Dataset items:
-------

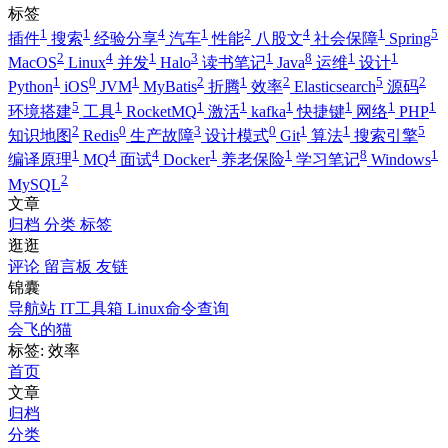
标签
1
1
4
1
2
4
1
5
插件
搜索
经验分享
汽车
性能
八股文
社会保障
Spring
2
4
1
3
1
8
1
1
MacOS
Linux
并发
Halo
读书笔记
Java
运维
设计
1
0
1
2
1
2
5
2
Python
iOS
JVM
MyBatis
折腾
效率
Elasticsearch
源码
5
1
1
1
1
1
1
1
环境搭建
工具
RocketMQ
激活
kafka
快捷键
网络
PHP
2
0
3
0
1
1
5
知识地图
Redis
生产故障
设计模式
Git
算法
搜索引擎
1
4
4
1
1
8
1
编译原理
MQ
面试
Docker
养老保险
学习笔记
Windows
2
MySQL
文章
归档
分类
标签
逛逛
评论
留言板
友链
锦囊
导航站
IT工具箱
Linux命令查询
会飞的猫
标签: 效率
首页
文章
归档
分类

-------

**Task directions**. Copy every text line from the records above verbatim and in order, omitting the pictures.

**Answer for the task**.
标签
1
1
4
1
2
4
1
5
插件
搜索
经验分享
汽车
性能
八股文
社会保障
Spring
2
4
1
3
1
8
1
1
MacOS
Linux
并发
Halo
读书笔记
Java
运维
设计
1
0
1
2
1
2
5
2
Python
iOS
JVM
MyBatis
折腾
效率
Elasticsearch
源码
5
1
1
1
1
1
1
1
环境搭建
工具
RocketMQ
激活
kafka
快捷键
网络
PHP
2
0
3
0
1
1
5
知识地图
Redis
生产故障
设计模式
Git
算法
搜索引擎
1
4
4
1
1
8
1
编译原理
MQ
面试
Docker
养老保险
学习笔记
Windows
2
MySQL
文章
归档
分类
标签
逛逛
评论
留言板
友链
锦囊
导航站
IT工具箱
Linux命令查询
会飞的猫
标签: 效率
首页
文章
归档
分类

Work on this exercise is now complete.